Have you ever felt as if you’re the only person in the world experiencing difficult emotions? I admit I have. I’ve experienced feelings of isolation as if everyone was conspiring against me. The fourth step made me realized all human beings go through moments of despair.
...when you cry, you are not crying alone. You are not unhappy alone. Everyone has negative emotions, some worse than others, yes…It’s a reminder that you are not an isolated hole of despair in a universe filled with twinkling stars. Everyone has these emotions; it’s a function of being human.
This idea of connection is drawn from Dr. Kristin Neff’s definition of self-compassion. Self-compassion is comprised of three components: mindfulness, self-kindness, and common humanity. With this perspective, I’m able to handle my emotions with more compassion. It helped me to understand how we all experience feelings of frustration and that I can work through them.

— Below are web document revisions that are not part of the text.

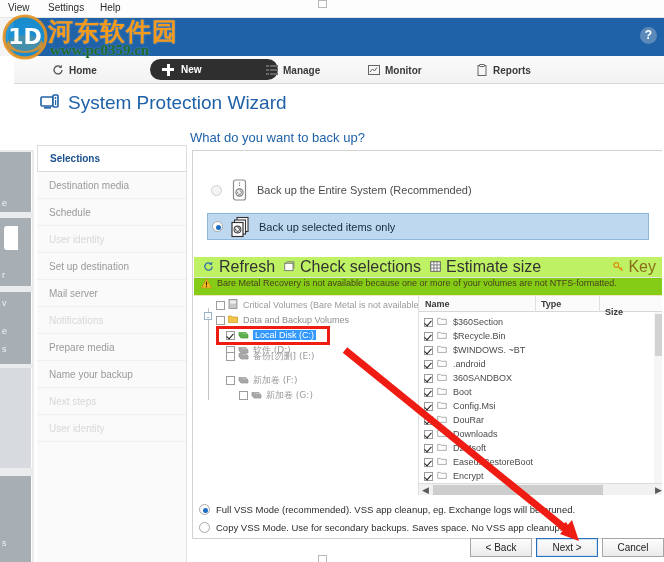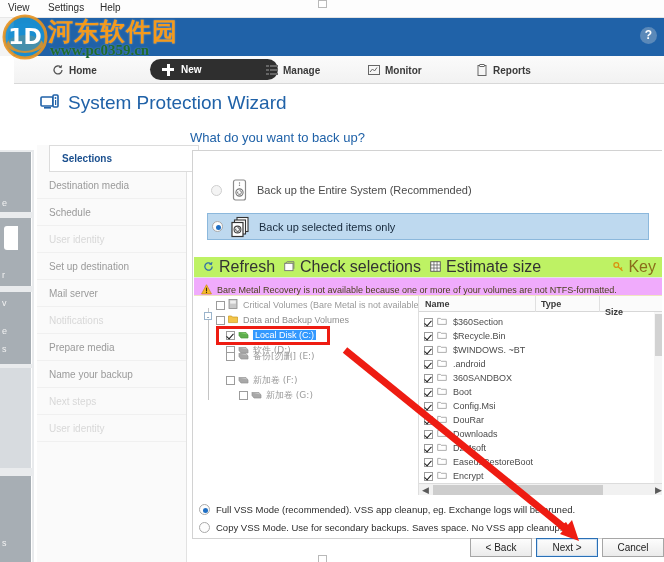--- a/index.html
+++ b/index.html
@@ -214,23 +214,23 @@
   }
   .tbtn {
     display: flex; align-items: center; gap: 4px;
     margin-left: 9px; white-space: nowrap;
   }
   .tb-key { position: absolute; right: 8px; display:flex; align-items:center; gap:3px; color:#8a6d1a;}
 
   .warnbar {
     position: absolute; left: 1px; top: 127px;
     width: 470px; height: 18px;
-    background: #f0abfc;
+    background: #84cc16;
     border-bottom: 1px solid #efe6c0;
-    display: flex; align-items: flex-end; gap: 5px;
+    display: flex; align-items: flex-start; gap: 5px;
     padding-left: 7px;
     font-size: 9px; color: #4a3f1d;
     white-space: nowrap;
   }
 
   
   .treepane {
     position: absolute; left: 1px; top: 145px;
     width: 224px; height: 199px;
     background: #ffffff;
@@ -448,21 +448,21 @@
       <div class="railtext" style="left:2px; top:34px;">e</div>
       <div class="railtext" style="left:2px; top:52px;">s</div>
     </div>
     <div class="railblock" style="top:218px; height:100px; background:#d7dbdf;"></div>
     <div class="railblock" style="top:326px; height:86px;">
       <div class="railtext" style="left:2px; top:62px;">s</div>
     </div>
   </div>
 
   <div class="steps">
-    <div class="step active" style="top:0px;margin-left:12px;">
+    <div class="step active" style="top:0px;">
         <span>Selections</span>
       </div>
     <div class="step enabled" style="top:27px;">
         <span>Destination media</span>
       </div>
     <div class="step enabled" style="top:54px;">
         <span>Schedule</span>
       </div>
     <div class="step faint" style="top:81px;">
         <span>User identity</span>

The following step is the most important which is compassion. I loved the metaphor used in the book comparing negative emotions to crying babies. Babies cry when they crave attention and hugs for comfort. Our feelings cry out as well and we need to be compassionate towards our negative emotions.
…simply crossing your hands over your heart or giving yourself a little mental hug, a pat on the back, or a high five can help…Having a little heart toward your own heart softens the sting of these negative emotions.
Unfortunately, when it comes to my own suffering, instead of compassion, I am judgmental. I tell myself I shouldn’t feel this way. However when I tried placing a hand over my heart and saying “I got you”, it gave me a sense of calmness and comfort.
Finally, the last step is to be curious, to dig deeper. Remember the nine sub-personalities I addressed in the beginning? It’s time to figure out which one is being silenced.
We are beginning the process of tuning in to that Inner Family, of connecting our emotions to our nine sub personalities. You can begin to think about what need isn’t being addressed and why.”
What’s causing my frustration? My dominant sub-personalities, The Executive Manager and The Standard Setter weren’t satisfied. One source of frustration was the amount of work around the house I’ve neglected to do, namely the overwhelming items I need to clean out of the garage. The Executive Manager wants to be better organized and the Standard Setter needs to have this done already. I was able to satisfy both by scheduling small periods of time to slowly weed out the items I no longer needed. This brought more satisfaction to the two sub-personalities, hence less frustration!
How do you deal with your emotions? Do you connect your emotions with your needs? Have you read the book, Organize your Emotions?
Reference: Moore, M., Phillips, E., & Hanc, J. (2016). Organize your emotions: Optimize your life. New York, NY: HarpersCollins Publishers.